Posted on Tue, 25 Apr 17

 Arsenic and rice

Dietary arsenic exposure from rice is a possible health risk and minimizing dietary exposure could be important. 

Exposure to arsenic from food sources is emerging as an important health risk, yet despite increasing concern there are no consumer guidelines that help people reduce exposure [1]. 

Rice is one of the most significant dietary sources of arsenic, which is naturally concentrated in the plant from the soil and groundwater during cultivation. 

Inorganic arsenic, the major type of arsenic in rice, is a toxic metal that has been associated with increased risk for numerous diseases including various cancers, cardiovascular disease, and diabetes, at common levels of dietary exposure [2]. 

Several studies have found that eating more rice increases inorganic arsenic exposure. For example, eating 300 g of rice led to a 730% increase in urinary total arsenic excretion in adults [3] and approximately ½ a cup of cooked rice daily was estimated to provide just below the total threshold for arsenic exposure in US women [4].

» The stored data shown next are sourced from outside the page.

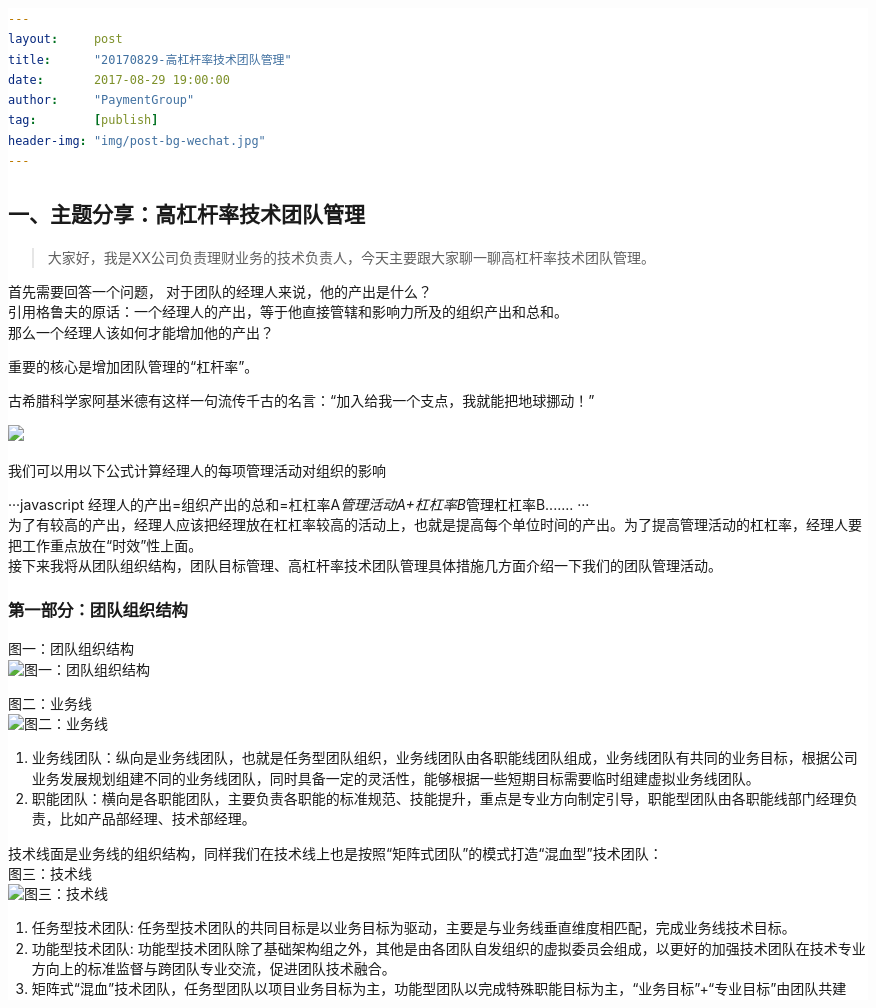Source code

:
 ```yaml
---                                                                         
layout:     post                                            
title:      "20170829-高杠杆率技术团队管理"                                                                           
date:       2017-08-29 19:00:00                                                                           
author:     "PaymentGroup"                                      
tag:		[publish]                                
header-img: "img/post-bg-wechat.jpg"                                     
---         
```


## 一、主题分享：高杠杆率技术团队管理


> 大家好，我是XX公司负责理财业务的技术负责人，今天主要跟大家聊一聊高杠杆率技术团队管理。   

首先需要回答一个问题， 对于团队的经理人来说，他的产出是什么？  
引用格鲁夫的原话：一个经理人的产出，等于他直接管辖和影响力所及的组织产出和总和。    
那么一个经理人该如何才能增加他的产出？  
  
重要的核心是增加团队管理的“杠杆率”。  
  
古希腊科学家阿基米德有这样一句流传千古的名言：“加入给我一个支点，我就能把地球挪动！”  
  
![](http://static.cocolian.org/img/2017/20170829_194719.png)
  

我们可以用以下公式计算经理人的每项管理活动对组织的影响

···javascript
经理人的产出=组织产出的总和=杠杠率A*管理活动A+杠杠率B*管理杠杠率B.......
···  
为了有较高的产出，经理人应该把经理放在杠杠率较高的活动上，也就是提高每个单位时间的产出。为了提高管理活动的杠杠率，经理人要把工作重点放在“时效”性上面。  
接下来我将从团队组织结构，团队目标管理、高杠杆率技术团队管理具体措施几方面介绍一下我们的团队管理活动。  
          
### 第一部分：团队组织结构  

图一：团队组织结构  
![图一：团队组织结构](http://static.cocolian.org/img/2017/20170829/1.png)    

图二：业务线  
![图二：业务线](http://static.cocolian.org/img/2017/20170829/2.png)    

1. 业务线团队：纵向是业务线团队，也就是任务型团队组织，业务线团队由各职能线团队组成，业务线团队有共同的业务目标，根据公司业务发展规划组建不同的业务线团队，同时具备一定的灵活性，能够根据一些短期目标需要临时组建虚拟业务线团队。  
2. 职能团队：横向是各职能团队，主要负责各职能的标准规范、技能提升，重点是专业方向制定引导，职能型团队由各职能线部门经理负责，比如产品部经理、技术部经理。  

技术线面是业务线的组织结构，同样我们在技术线上也是按照“矩阵式团队”的模式打造“混血型”技术团队：    
图三：技术线  
![图三：技术线](http://static.cocolian.org/img/2017/20170829/3.png)    

1. 任务型技术团队: 任务型技术团队的共同目标是以业务目标为驱动，主要是与业务线垂直维度相匹配，完成业务线技术目标。  
2. 功能型技术团队: 功能型技术团队除了基础架构组之外，其他是由各团队自发组织的虚拟委员会组成，以更好的加强技术团队在技术专业方向上的标准监督与跨团队专业交流，促进团队技术融合。    
3. 矩阵式“混血”技术团队，任务型团队以项目业务目标为主，功能型团队以完成特殊职能目标为主，“业务目标”+“专业目标”由团队共建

A potential concern is the increasing popularity of gluten-free diet products which are frequently rice-based. A recent study found that people following a gluten-free diet have higher arsenic exposure [5]. And high consumption of rice-based gluten-free foods could result in arsenic toxicity [6].

To reduce potential risks we need more research into ways to reduce arsenic concentrations in rice. Additionally, individual health assessment and detoxification methods need to be considered. 

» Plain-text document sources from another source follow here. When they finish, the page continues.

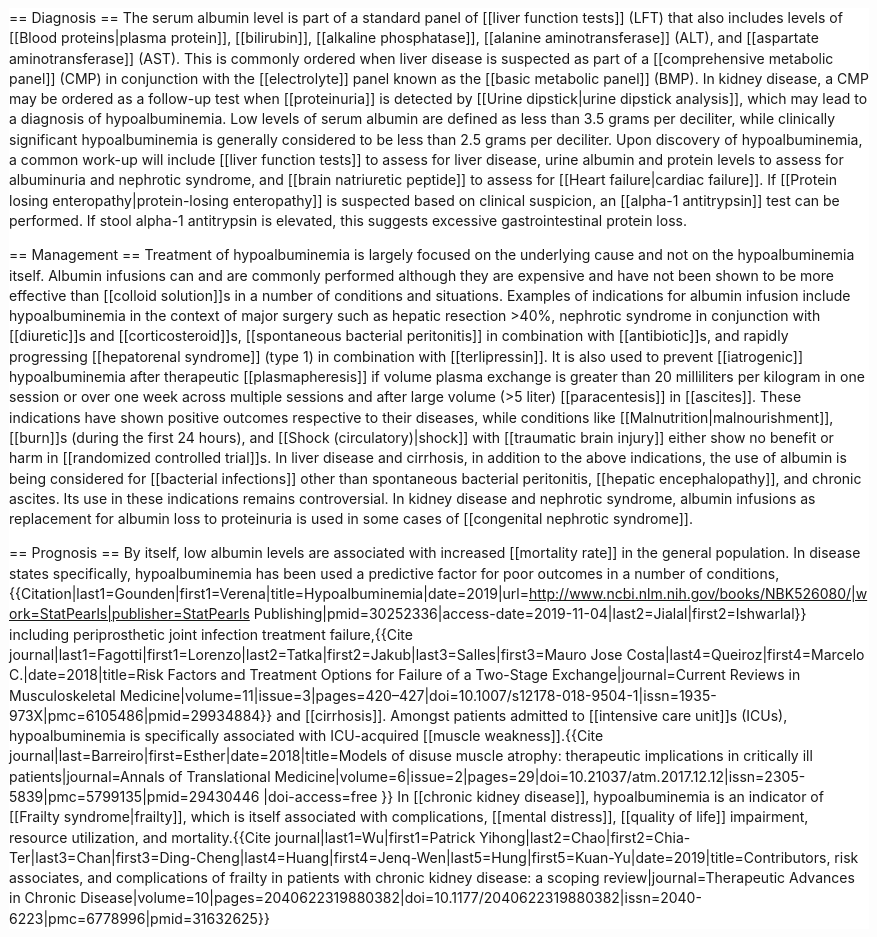 == Diagnosis ==
The serum albumin level is part of a standard panel of [[liver function tests]] (LFT) that also includes levels of [[Blood proteins|plasma protein]], [[bilirubin]], [[alkaline phosphatase]], [[alanine aminotransferase]] (ALT), and [[aspartate aminotransferase]] (AST). This is commonly ordered when liver disease is suspected as part of a [[comprehensive metabolic panel]] (CMP) in conjunction with the [[electrolyte]] panel known as the [[basic metabolic panel]] (BMP). In kidney disease, a CMP may be ordered as a follow-up test when [[proteinuria]] is detected by [[Urine dipstick|urine dipstick analysis]], which may lead to a diagnosis of hypoalbuminemia.<ref name=":0" /> Low levels of serum albumin are defined as less than 3.5 grams per deciliter, while clinically significant hypoalbuminemia is generally considered to be less than 2.5 grams per deciliter.<ref name=":1" /> Upon discovery of hypoalbuminemia, a common work-up will include [[liver function tests]] to assess for liver disease, urine albumin and protein levels to assess for albuminuria and nephrotic syndrome, and [[brain natriuretic peptide]] to assess for [[Heart failure|cardiac failure]].<ref name=":0" /> If [[Protein losing enteropathy|protein-losing enteropathy]] is suspected based on clinical suspicion, an [[alpha-1 antitrypsin]] test can be performed. If stool alpha-1 antitrypsin is elevated, this suggests excessive gastrointestinal protein loss.<ref name=":0" />

== Management ==
Treatment of hypoalbuminemia is largely focused on the underlying cause and not on the hypoalbuminemia itself.<ref name=":1" /> Albumin infusions can and are commonly performed although they are expensive and have not been shown to be more effective than [[colloid solution]]s in a number of conditions and situations. Examples of indications for albumin infusion include hypoalbuminemia in the context of major surgery such as hepatic resection >40%, nephrotic syndrome in conjunction with [[diuretic]]s and [[corticosteroid]]s, [[spontaneous bacterial peritonitis]] in combination with [[antibiotic]]s, and rapidly progressing [[hepatorenal syndrome]] (type 1) in combination with [[terlipressin]].<ref name=":1" /> It is also used to prevent [[iatrogenic]] hypoalbuminemia after therapeutic [[plasmapheresis]] if volume plasma exchange is greater than 20 milliliters per kilogram in one session or over one week across multiple sessions and after large volume (>5 liter) [[paracentesis]] in [[ascites]].<ref name=":1" /> These indications have shown positive outcomes respective to their diseases, while conditions like [[Malnutrition|malnourishment]], [[burn]]s (during the first 24 hours), and [[Shock (circulatory)|shock]] with [[traumatic brain injury]] either show no benefit or harm in [[randomized controlled trial]]s.<ref name=":1" /> In liver disease and cirrhosis, in addition to the above indications, the use of albumin is being considered for [[bacterial infections]] other than spontaneous bacterial peritonitis, [[hepatic encephalopathy]], and chronic ascites. Its use in these indications remains controversial.<ref name=":3" /> In kidney disease and nephrotic syndrome, albumin infusions as replacement for albumin loss to proteinuria is used in some cases of [[congenital nephrotic syndrome]].<ref name=":4" />

== Prognosis ==
By itself, low albumin levels are associated with increased [[mortality rate]] in the general population.<ref name=":3" /> In disease states specifically, hypoalbuminemia has been used a predictive factor for poor outcomes in a number of conditions,<ref name=":0">{{Citation|last1=Gounden|first1=Verena|title=Hypoalbuminemia|date=2019|url=http://www.ncbi.nlm.nih.gov/books/NBK526080/|work=StatPearls|publisher=StatPearls Publishing|pmid=30252336|access-date=2019-11-04|last2=Jialal|first2=Ishwarlal}}</ref> including periprosthetic joint infection treatment failure,<ref>{{Cite journal|last1=Fagotti|first1=Lorenzo|last2=Tatka|first2=Jakub|last3=Salles|first3=Mauro Jose Costa|last4=Queiroz|first4=Marcelo C.|date=2018|title=Risk Factors and Treatment Options for Failure of a Two-Stage Exchange|journal=Current Reviews in Musculoskeletal Medicine|volume=11|issue=3|pages=420–427|doi=10.1007/s12178-018-9504-1|issn=1935-973X|pmc=6105486|pmid=29934884}}</ref> and [[cirrhosis]].<ref name=":3" /> Amongst patients admitted to [[intensive care unit]]s (ICUs), hypoalbuminemia is specifically associated with ICU-acquired [[muscle weakness]].<ref>{{Cite journal|last=Barreiro|first=Esther|date=2018|title=Models of disuse muscle atrophy: therapeutic implications in critically ill patients|journal=Annals of Translational Medicine|volume=6|issue=2|pages=29|doi=10.21037/atm.2017.12.12|issn=2305-5839|pmc=5799135|pmid=29430446 |doi-access=free }}</ref> In [[chronic kidney disease]], hypoalbuminemia is an indicator of [[Frailty syndrome|frailty]], which is itself associated with complications, [[mental distress]], [[quality of life]] impairment, resource utilization, and mortality.<ref>{{Cite journal|last1=Wu|first1=Patrick Yihong|last2=Chao|first2=Chia-Ter|last3=Chan|first3=Ding-Cheng|last4=Huang|first4=Jenq-Wen|last5=Hung|first5=Kuan-Yu|date=2019|title=Contributors, risk associates, and complications of frailty in patients with chronic kidney disease: a scoping review|journal=Therapeutic Advances in Chronic Disease|volume=10|pages=2040622319880382|doi=10.1177/2040622319880382|issn=2040-6223|pmc=6778996|pmid=31632625}}</ref>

For now, some simple ways to reduce risk would be to avoid heavy reliance on rice and rice-based foods, especially gluten-free products. Additionally, ensuring optimal intake of nutrients such as selenium, vitamin E, vitamin B12 and folate with a good multivitamin and mineral supplement may help arsenic detoxification [7]. As may chlorophyll-rich green leafy vegetables and foods such as spirulina [8]. 


  1. Nachman KE, Ginsberg GL, Miller MD, Murray CJ, Nigra AE, Pendergrast CB. Mitigating dietary arsenic exposure: Current status in the United States and recommendations for an improved path forward. Sci Total Environ. 2017 Mar 1;581-582:221-236. 
  2. Davis MA, Signes-Pastor AJ, Argos M, et al. Assessment of human dietary exposure to arsenic through rice. Sci Total Environ. 2017 May 15;586:1237-1244.
  3. Gilbert-Diamond D, Cottingham KL, Gruber JF, et al. Rice consumption contributes to arsenic exposure in US women. Proc Natl Acad Sci U S A. 2011 Dec 20;108(51):20656-60.  
  4. Meharg AA, Williams PN, Deacon CM, et al. Urinary excretion of arsenic following  rice consumption. Environ Pollut. 2014 Nov;194:181-7.
  5. Raehsler SL, Choung RS, Marietta EV, Murray JA. Accumulation of Heavy Metals in People on a Gluten-Free Diet. Clin Gastroenterol Hepatol. 2017 Feb 18. pii: S1542-3565(17)30186-6. doi: 10.1016/j.cgh.2017.01.034. [Epub ahead of print]
  6. Hasanato RM, Almomen AM. Unusual presentation of arsenic poisoning in a case of celiac disease. Ann Saudi Med. 2015 Mar-Apr;35(2):165-7.
  7. Carlin DJ, Naujokas MF, Bradham KD, et al. Arsenic and Environmental Health: State of the Science and Future Research Opportunities. Environ Health Perspect. 2016 Jul;124(7):890-9. 
  8. Misbahuddin M, Islam AZ, Khandker S, et al.  Efficacy of spirulina extract plus zinc in patients of chronic arsenic poisoning: a randomized placebo-controlled study. Clin Toxicol (Phila). 2006;44(2):135-41.